Justice Roderick L. Ireland, the only black jurist on the high court, asked Granda whether Massachusetts originally adopted the 1913 law to prohibit heterosexual couples from evading state laws barring interracial marriage.
''That's definitely a part of the legal history," said Granda. Massachusetts passed the law after state legislatures, alarmed by the interracial marriages of the black heavyweight boxer Jack Johnson, approved laws against miscegenation, she explained afterward.
But Sacks, of the attorney general's office, said the law had nothing to do with race. Interracial couples from out of state, he said, could legally marry in Massachusetts since 1830, when the Commonwealth struck down its own law against miscegenation.
Sacks also disputed Granda's assessment that only 14 states have laws saying that same-sex marriages are void. In fact, about 40 states have such laws, he said.
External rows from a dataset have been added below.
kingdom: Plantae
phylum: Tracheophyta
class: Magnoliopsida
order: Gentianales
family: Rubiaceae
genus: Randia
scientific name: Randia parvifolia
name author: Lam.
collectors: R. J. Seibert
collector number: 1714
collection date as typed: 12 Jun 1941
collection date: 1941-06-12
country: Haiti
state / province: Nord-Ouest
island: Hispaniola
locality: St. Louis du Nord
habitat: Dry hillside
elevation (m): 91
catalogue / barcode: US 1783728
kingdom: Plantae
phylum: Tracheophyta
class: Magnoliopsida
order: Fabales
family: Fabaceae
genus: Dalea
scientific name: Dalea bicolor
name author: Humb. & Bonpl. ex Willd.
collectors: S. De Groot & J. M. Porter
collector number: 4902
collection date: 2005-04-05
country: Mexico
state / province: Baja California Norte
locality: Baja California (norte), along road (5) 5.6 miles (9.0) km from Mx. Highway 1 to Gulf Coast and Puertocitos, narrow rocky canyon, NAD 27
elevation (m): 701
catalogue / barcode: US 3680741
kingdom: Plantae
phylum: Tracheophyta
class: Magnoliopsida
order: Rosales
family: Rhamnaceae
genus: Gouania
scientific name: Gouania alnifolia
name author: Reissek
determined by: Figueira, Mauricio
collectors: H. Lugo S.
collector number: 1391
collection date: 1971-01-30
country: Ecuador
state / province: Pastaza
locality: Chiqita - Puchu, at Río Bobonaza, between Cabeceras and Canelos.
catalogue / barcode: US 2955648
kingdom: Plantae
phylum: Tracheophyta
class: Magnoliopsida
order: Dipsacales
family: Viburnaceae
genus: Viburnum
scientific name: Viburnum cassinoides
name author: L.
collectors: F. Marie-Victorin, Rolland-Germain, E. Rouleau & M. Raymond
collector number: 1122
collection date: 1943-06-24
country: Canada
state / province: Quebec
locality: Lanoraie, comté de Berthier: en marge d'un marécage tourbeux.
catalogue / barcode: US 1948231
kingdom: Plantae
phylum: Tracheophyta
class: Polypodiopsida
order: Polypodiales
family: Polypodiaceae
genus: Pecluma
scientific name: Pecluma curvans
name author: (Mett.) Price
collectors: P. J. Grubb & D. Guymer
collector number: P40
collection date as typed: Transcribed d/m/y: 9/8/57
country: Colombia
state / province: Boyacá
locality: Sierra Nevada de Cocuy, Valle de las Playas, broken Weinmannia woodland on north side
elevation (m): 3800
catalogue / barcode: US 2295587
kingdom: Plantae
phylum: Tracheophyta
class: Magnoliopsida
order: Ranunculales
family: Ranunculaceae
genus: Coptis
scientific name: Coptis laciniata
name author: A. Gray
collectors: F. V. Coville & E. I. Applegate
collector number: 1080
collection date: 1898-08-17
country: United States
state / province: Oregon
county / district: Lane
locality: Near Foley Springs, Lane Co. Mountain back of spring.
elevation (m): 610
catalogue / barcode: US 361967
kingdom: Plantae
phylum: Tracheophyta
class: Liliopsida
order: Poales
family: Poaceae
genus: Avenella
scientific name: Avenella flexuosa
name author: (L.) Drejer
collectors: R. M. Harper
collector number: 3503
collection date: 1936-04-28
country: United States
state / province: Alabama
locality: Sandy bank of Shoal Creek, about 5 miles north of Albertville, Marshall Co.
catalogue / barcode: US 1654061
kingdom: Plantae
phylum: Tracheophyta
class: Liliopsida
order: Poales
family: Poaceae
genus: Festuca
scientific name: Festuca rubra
Andrew Koppelman, a professor of law at Northwestern University, said that even if the SJC struck down the 1913 law, the legal impact of the ruling will be minimal; no laws require other states to recognize the marriages of same-sex couples who come to Massachusetts to wed.
The court is expected to issue a ruling in about four months.
Justice Martha B. Sosman was absent yesterday because she is undergoing treatment for breast cancer, according to Joan Kenney, a spokeswoman for the court. However, Sosman watched a webcast of the hearing and will participate in the ruling.